== INPUT DATA

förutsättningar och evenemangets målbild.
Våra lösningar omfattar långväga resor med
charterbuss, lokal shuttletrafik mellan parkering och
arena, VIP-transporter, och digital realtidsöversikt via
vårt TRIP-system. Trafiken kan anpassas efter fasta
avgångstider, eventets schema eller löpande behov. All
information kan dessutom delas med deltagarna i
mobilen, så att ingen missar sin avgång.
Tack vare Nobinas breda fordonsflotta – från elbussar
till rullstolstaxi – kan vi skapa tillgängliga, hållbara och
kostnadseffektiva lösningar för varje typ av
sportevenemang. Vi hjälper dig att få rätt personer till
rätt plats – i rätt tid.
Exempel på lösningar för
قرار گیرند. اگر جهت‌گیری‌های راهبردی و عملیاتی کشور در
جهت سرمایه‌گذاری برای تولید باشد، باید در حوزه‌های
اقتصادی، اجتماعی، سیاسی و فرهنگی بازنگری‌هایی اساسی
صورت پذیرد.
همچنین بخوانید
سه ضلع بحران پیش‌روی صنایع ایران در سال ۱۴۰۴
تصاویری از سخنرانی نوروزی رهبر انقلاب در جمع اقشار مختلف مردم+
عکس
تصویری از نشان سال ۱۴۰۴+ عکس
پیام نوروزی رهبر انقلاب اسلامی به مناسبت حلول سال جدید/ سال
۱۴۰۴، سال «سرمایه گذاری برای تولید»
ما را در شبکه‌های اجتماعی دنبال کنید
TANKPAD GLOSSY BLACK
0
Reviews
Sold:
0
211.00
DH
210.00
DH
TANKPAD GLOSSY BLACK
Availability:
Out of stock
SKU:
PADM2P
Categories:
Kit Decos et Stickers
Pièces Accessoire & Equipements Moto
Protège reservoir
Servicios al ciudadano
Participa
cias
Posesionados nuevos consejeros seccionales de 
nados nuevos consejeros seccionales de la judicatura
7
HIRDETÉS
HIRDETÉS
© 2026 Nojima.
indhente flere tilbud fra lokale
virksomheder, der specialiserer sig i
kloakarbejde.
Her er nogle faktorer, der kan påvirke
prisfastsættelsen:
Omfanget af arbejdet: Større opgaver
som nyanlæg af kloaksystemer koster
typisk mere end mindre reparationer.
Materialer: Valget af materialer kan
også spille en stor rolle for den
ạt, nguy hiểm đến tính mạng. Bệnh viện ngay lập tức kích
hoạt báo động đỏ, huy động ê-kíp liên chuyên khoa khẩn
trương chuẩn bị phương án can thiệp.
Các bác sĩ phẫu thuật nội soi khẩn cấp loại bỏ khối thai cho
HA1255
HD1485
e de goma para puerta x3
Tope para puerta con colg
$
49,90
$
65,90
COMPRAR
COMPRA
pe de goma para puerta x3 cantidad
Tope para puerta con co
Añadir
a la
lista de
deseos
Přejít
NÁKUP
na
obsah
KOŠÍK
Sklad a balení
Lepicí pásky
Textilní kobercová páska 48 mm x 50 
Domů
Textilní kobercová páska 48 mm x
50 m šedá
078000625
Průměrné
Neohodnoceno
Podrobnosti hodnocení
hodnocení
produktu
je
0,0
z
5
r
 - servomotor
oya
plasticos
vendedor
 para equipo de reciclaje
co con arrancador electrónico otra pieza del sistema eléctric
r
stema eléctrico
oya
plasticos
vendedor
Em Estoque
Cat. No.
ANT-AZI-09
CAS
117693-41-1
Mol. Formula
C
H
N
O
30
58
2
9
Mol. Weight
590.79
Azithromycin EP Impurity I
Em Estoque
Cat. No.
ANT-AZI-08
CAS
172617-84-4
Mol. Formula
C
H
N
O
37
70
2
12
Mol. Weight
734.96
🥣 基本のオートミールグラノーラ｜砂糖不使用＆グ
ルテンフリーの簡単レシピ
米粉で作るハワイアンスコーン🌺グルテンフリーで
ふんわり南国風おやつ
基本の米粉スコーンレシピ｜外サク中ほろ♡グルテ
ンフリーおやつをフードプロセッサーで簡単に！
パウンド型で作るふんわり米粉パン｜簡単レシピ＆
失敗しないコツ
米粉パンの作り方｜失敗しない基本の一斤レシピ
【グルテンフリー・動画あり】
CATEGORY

====

Copy out every line of these items word for word, without any changes.

## ANSWER TO THIS PROBLEM
förutsättningar och evenemangets målbild.
Våra lösningar omfattar långväga resor med
charterbuss, lokal shuttletrafik mellan parkering och
arena, VIP-transporter, och digital realtidsöversikt via
vårt TRIP-system. Trafiken kan anpassas efter fasta
avgångstider, eventets schema eller löpande behov. All
information kan dessutom delas med deltagarna i
mobilen, så att ingen missar sin avgång.
Tack vare Nobinas breda fordonsflotta – från elbussar
till rullstolstaxi – kan vi skapa tillgängliga, hållbara och
kostnadseffektiva lösningar för varje typ av
sportevenemang. Vi hjälper dig att få rätt personer till
rätt plats – i rätt tid.
Exempel på lösningar för
قرار گیرند. اگر جهت‌گیری‌های راهبردی و عملیاتی کشور در
جهت سرمایه‌گذاری برای تولید باشد، باید در حوزه‌های
اقتصادی، اجتماعی، سیاسی و فرهنگی بازنگری‌هایی اساسی
صورت پذیرد.
همچنین بخوانید
سه ضلع بحران پیش‌روی صنایع ایران در سال ۱۴۰۴
تصاویری از سخنرانی نوروزی رهبر انقلاب در جمع اقشار مختلف مردم+
عکس
تصویری از نشان سال ۱۴۰۴+ عکس
پیام نوروزی رهبر انقلاب اسلامی به مناسبت حلول سال جدید/ سال
۱۴۰۴، سال «سرمایه گذاری برای تولید»
ما را در شبکه‌های اجتماعی دنبال کنید
TANKPAD GLOSSY BLACK
0
Reviews
Sold:
0
211.00
DH
210.00
DH
TANKPAD GLOSSY BLACK
Availability:
Out of stock
SKU:
PADM2P
Categories:
Kit Decos et Stickers
Pièces Accessoire & Equipements Moto
Protège reservoir
Servicios al ciudadano
Participa
cias
Posesionados nuevos consejeros seccionales de 
nados nuevos consejeros seccionales de la judicatura
7
HIRDETÉS
HIRDETÉS
© 2026 Nojima.
indhente flere tilbud fra lokale
virksomheder, der specialiserer sig i
kloakarbejde.
Her er nogle faktorer, der kan påvirke
prisfastsættelsen:
Omfanget af arbejdet: Større opgaver
som nyanlæg af kloaksystemer koster
typisk mere end mindre reparationer.
Materialer: Valget af materialer kan
også spille en stor rolle for den
ạt, nguy hiểm đến tính mạng. Bệnh viện ngay lập tức kích
hoạt báo động đỏ, huy động ê-kíp liên chuyên khoa khẩn
trương chuẩn bị phương án can thiệp.
Các bác sĩ phẫu thuật nội soi khẩn cấp loại bỏ khối thai cho
HA1255
HD1485
e de goma para puerta x3
Tope para puerta con colg
$
49,90
$
65,90
COMPRAR
COMPRA
pe de goma para puerta x3 cantidad
Tope para puerta con co
Añadir
a la
lista de
deseos
Přejít
NÁKUP
na
obsah
KOŠÍK
Sklad a balení
Lepicí pásky
Textilní kobercová páska 48 mm x 50 
Domů
Textilní kobercová páska 48 mm x
50 m šedá
078000625
Průměrné
Neohodnoceno
Podrobnosti hodnocení
hodnocení
produktu
je
0,0
z
5
r
 - servomotor
oya
plasticos
vendedor
 para equipo de reciclaje
co con arrancador electrónico otra pieza del sistema eléctric
r
stema eléctrico
oya
plasticos
vendedor
Em Estoque
Cat. No.
ANT-AZI-09
CAS
117693-41-1
Mol. Formula
C
H
N
O
30
58
2
9
Mol. Weight
590.79
Azithromycin EP Impurity I
Em Estoque
Cat. No.
ANT-AZI-08
CAS
172617-84-4
Mol. Formula
C
H
N
O
37
70
2
12
Mol. Weight
734.96
🥣 基本のオートミールグラノーラ｜砂糖不使用＆グ
ルテンフリーの簡単レシピ
米粉で作るハワイアンスコーン🌺グルテンフリーで
ふんわり南国風おやつ
基本の米粉スコーンレシピ｜外サク中ほろ♡グルテ
ンフリーおやつをフードプロセッサーで簡単に！
パウンド型で作るふんわり米粉パン｜簡単レシピ＆
失敗しないコツ
米粉パンの作り方｜失敗しない基本の一斤レシピ
【グルテンフリー・動画あり】
CATEGORY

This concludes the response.